## Task brief
Your answer must contain only the lines from the one containing "发表于：2024-03-07 22:37:39" through the end of the entries below, reproduced character for character.

*** Opening of Extracted information ***

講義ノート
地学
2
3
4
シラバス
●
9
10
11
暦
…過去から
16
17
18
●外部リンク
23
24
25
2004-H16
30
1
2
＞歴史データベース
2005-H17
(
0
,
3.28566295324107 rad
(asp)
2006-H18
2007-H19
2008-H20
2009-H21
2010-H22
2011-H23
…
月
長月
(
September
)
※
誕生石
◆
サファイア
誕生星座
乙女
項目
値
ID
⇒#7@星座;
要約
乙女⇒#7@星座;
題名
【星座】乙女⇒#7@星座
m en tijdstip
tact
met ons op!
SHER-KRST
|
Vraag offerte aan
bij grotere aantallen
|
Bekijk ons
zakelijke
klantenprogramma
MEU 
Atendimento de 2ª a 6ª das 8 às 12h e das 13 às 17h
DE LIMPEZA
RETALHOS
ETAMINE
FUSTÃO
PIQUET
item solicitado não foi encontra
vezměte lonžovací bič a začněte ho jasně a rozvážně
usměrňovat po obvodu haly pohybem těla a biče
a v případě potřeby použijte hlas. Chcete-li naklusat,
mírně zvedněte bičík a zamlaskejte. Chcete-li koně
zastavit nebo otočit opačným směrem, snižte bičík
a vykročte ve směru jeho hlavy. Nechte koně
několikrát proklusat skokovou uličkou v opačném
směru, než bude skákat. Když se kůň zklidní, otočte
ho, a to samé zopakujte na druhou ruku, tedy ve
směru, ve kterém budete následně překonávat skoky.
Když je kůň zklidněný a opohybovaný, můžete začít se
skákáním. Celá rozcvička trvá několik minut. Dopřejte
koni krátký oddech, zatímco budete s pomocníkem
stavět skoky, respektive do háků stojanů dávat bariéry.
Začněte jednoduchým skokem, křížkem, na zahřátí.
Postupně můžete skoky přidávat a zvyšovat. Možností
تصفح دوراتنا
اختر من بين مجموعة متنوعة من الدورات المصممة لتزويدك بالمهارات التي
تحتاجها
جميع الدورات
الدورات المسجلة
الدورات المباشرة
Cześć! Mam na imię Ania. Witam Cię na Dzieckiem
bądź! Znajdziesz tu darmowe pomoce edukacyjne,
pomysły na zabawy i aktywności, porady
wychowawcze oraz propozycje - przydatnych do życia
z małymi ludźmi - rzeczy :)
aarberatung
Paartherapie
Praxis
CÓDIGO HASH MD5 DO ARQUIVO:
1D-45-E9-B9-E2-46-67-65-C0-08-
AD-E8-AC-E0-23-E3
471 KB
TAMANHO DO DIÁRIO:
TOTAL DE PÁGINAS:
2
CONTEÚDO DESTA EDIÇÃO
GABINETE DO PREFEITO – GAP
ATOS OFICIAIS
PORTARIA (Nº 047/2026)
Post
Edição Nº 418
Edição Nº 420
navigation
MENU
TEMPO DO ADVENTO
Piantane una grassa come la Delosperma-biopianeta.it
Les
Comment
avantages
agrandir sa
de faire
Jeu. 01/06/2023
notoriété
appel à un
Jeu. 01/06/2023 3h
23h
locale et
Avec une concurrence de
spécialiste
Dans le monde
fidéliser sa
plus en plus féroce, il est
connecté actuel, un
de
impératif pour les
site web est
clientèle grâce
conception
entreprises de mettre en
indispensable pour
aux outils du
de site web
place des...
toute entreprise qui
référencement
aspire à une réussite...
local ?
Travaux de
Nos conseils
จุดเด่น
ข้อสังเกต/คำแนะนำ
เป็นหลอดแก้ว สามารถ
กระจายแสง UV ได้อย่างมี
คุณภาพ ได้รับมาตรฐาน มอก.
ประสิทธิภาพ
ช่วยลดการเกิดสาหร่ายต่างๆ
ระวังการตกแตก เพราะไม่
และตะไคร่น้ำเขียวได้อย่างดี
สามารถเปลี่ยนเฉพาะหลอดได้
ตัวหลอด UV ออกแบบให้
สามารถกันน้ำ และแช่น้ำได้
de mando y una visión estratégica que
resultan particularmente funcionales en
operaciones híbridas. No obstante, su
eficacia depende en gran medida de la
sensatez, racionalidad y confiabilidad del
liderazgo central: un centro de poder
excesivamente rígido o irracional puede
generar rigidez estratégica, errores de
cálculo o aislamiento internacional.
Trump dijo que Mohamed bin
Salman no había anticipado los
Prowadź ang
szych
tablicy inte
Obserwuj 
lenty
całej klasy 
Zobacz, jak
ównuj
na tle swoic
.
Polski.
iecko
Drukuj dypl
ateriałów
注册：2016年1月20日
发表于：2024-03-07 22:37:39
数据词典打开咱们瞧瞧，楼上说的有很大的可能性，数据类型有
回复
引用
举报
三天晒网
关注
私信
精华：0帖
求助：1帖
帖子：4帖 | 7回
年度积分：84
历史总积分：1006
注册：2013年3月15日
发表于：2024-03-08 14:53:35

*** Close of Extracted information ***

## Written solution
发表于：2024-03-07 22:37:39
数据词典打开咱们瞧瞧，楼上说的有很大的可能性，数据类型有
回复
引用
举报
三天晒网
关注
私信
精华：0帖
求助：1帖
帖子：4帖 | 7回
年度积分：84
历史总积分：1006
注册：2013年3月15日
发表于：2024-03-08 14:53:35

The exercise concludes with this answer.